Quality of Flower Seeds and Germination Rate

Who pays the price of cheap seeds?
Ultimately it is the hobby gardeners who end up paying the cost. Professional growers usually ensure any seeds they buy meet or exceed minimum germination rate levels, but it’s the casual gardeners who tend to buy seeds from supermarkets, big box stores and DIY centres etc. They are then likely to
blame the poor performance of the seeds on themselves – be it their inexperience / bad soil / wrong conditions etc etc – when in reality, even in the hands of the most expert gardeners, these seeds would deliver mediocre results due to the poor germination rate and vigour.

A few tips and hints to ensure optimum seed-performance
First things first, make sure you start off with good quality, high-germination seeds. Look for a reputable seed company that boasts in-house germination rates higher than the legal minimum percentage germination rates.

Store your seeds well in a cool, dry area (fridges are ideal but not absolutely necessary).

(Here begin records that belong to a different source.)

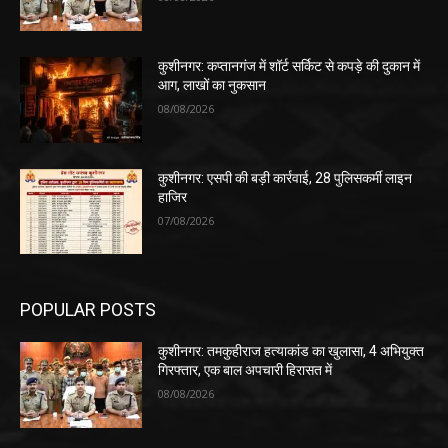
कुशीनगर: कप्तानगंज में शॉर्ट सर्किट से कपड़े की दुकान में
आग, लाखों का नुकसान
08/08/2026
कुशीनगर: एसपी की बड़ी कार्रवाई, 28 पुलिसकर्मी लाइन
हाजिर
07/08/2026
POPULAR POSTS
कुशीनगर: तमकुहीराज हत्याकांड का खुलासा, 4 अभियुक्त
गिरफ्तार, एक बाल अपचारी हिरासत में
08/08/2026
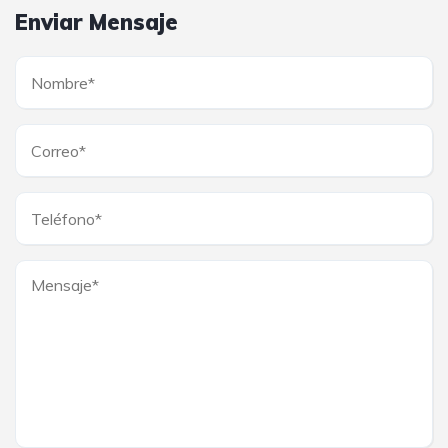
Enviar Mensaje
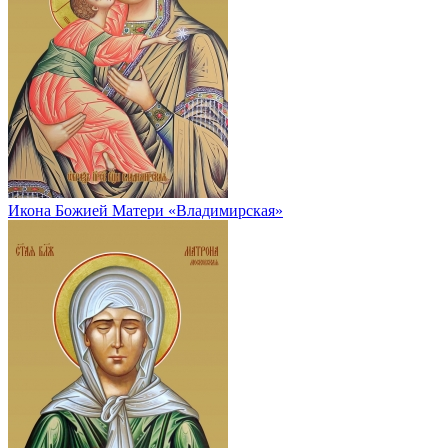
Икона Божией Матери «Владимирская»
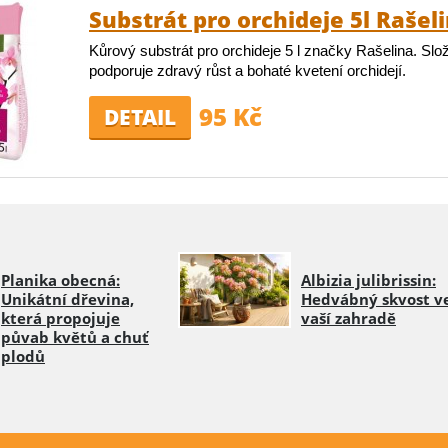
Substrát pro orchideje 5l Rašel
Kůrový substrát pro orchideje 5 l značky Rašelina. Slo
podporuje zdravý růst a bohaté kvetení orchidejí.
95 Kč
DETAIL
Planika obecná:
Albizia julibrissin:
Unikátní dřevina,
Hedvábný skvost v
která propojuje
vaší zahradě
půvab květů a chuť
plodů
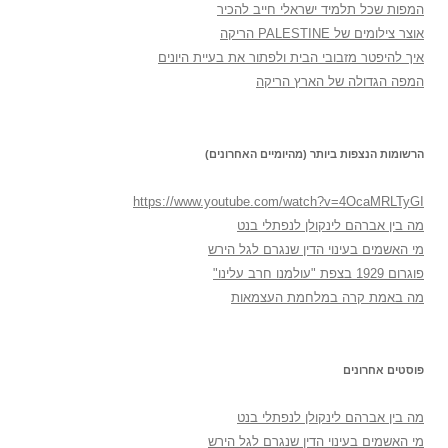
המפות שכל תלמיד ישראלי חייב להכיר
אוצר צילומים של PALESTINE הריקה
איך להיפטר מזבובי הבית ולפתור את בעיית היונים
המפה הגדולה של הארץ הריקה
הרשומות הנצפות ביותר (מהיומיים האחרונים)
https://www.youtube.com/watch?v=4OcaMRLTyGI
מה בין אברהם לינקולן לנפתלי בנט
מי האשמים בעינוי הדין שנגרם לגל הירש
פוגרום 1929 בצפת "עולמנו חרב עלינו"
מה באמת קרה במלחמת העצמאות
פוסטים אחרונים
מה בין אברהם לינקולן לנפתלי בנט
מי האשמים בעינוי הדין שנגרם לגל הירש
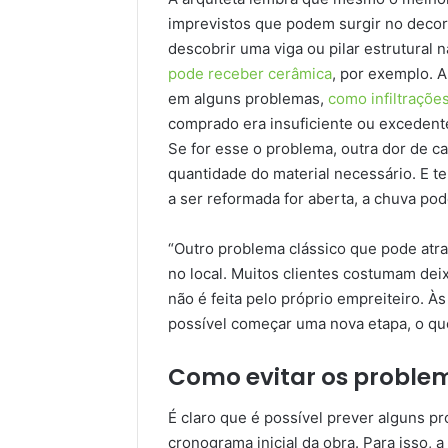
imprevistos que podem surgir no decor
descobrir uma viga ou pilar estrutural 
pode receber cerâmica
, por exemplo. A
em alguns problemas,
como infiltraçõe
comprado era insuficiente ou excedent
Se for esse o problema, outra dor de ca
quantidade do material necessário. E t
a ser reformada for aberta, a chuva po
“Outro problema clássico que pode atra
no local. Muitos clientes costumam dei
não é feita pelo próprio empreiteiro. À
possível começar uma nova etapa, o que f
Como evitar os proble
É claro que é possível prever alguns p
cronograma inicial da obra. Para isso, a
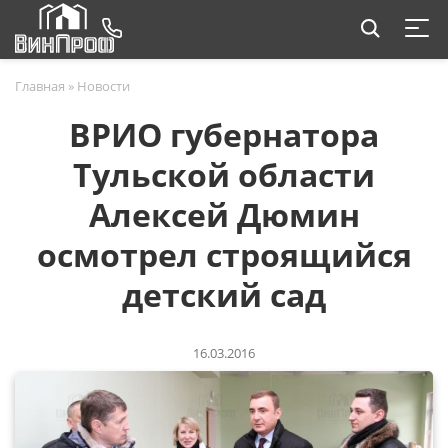
Главная
»
Новости
ВРИО губернатора
Тульской области
Алексей Дюмин
осмотрел строящийся
детский сад
16.03.2016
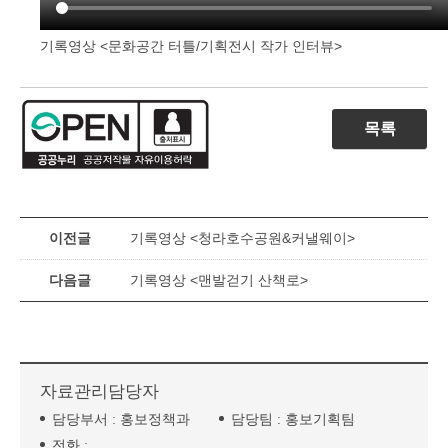
기록영상 <문화공간 터틀/기획전시 작가 인터뷰>
목록
이전글
기록영상 <청라호수공원&커낼웨이>
다음글
기록영상 <맨발걷기 산책로>
자료관리담당자
담당부서 :
홍보정책과
담당팀 :
홍보기획팀
전화 :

If you happen to have an old batch of seeds with a germination rate of around 50%, it might seem logical to plant twice as many to meet a higher germination rate, however, it just doesn’t work like that. By the time a batch of seeds has declined to a 50% germination rate, its vigour will be a dim and distant memory. Planting twice as many weak seeds will only mean a batch of weak seedlings
may just find the energy to pop out of the ground, only to be eaten by some garden pests or end up ravaged by disease. It’s really not worth the time or the effort.

If you have some old seeds and want to see if it’s worth planting them, it is actually really easy to determine the germination viability. Just take a sample number of seeds – 10 is fine – and lie them on a damp paper towel that has been folded in half. Fold over the seeds, then continue to roll the towel up, place in a plastic freezer bag and leave in a warmish place. Wait however many days the seeds require for germination (we state this period on our product pages), then check your test to see how many seeds have sprouted. If 8 out of ten have sprouted you have an 80% germination rate, which is a pretty good rate. If only 3 or 4 have sprouted, then the germination rate is so low it’s not really worthwhile planting them.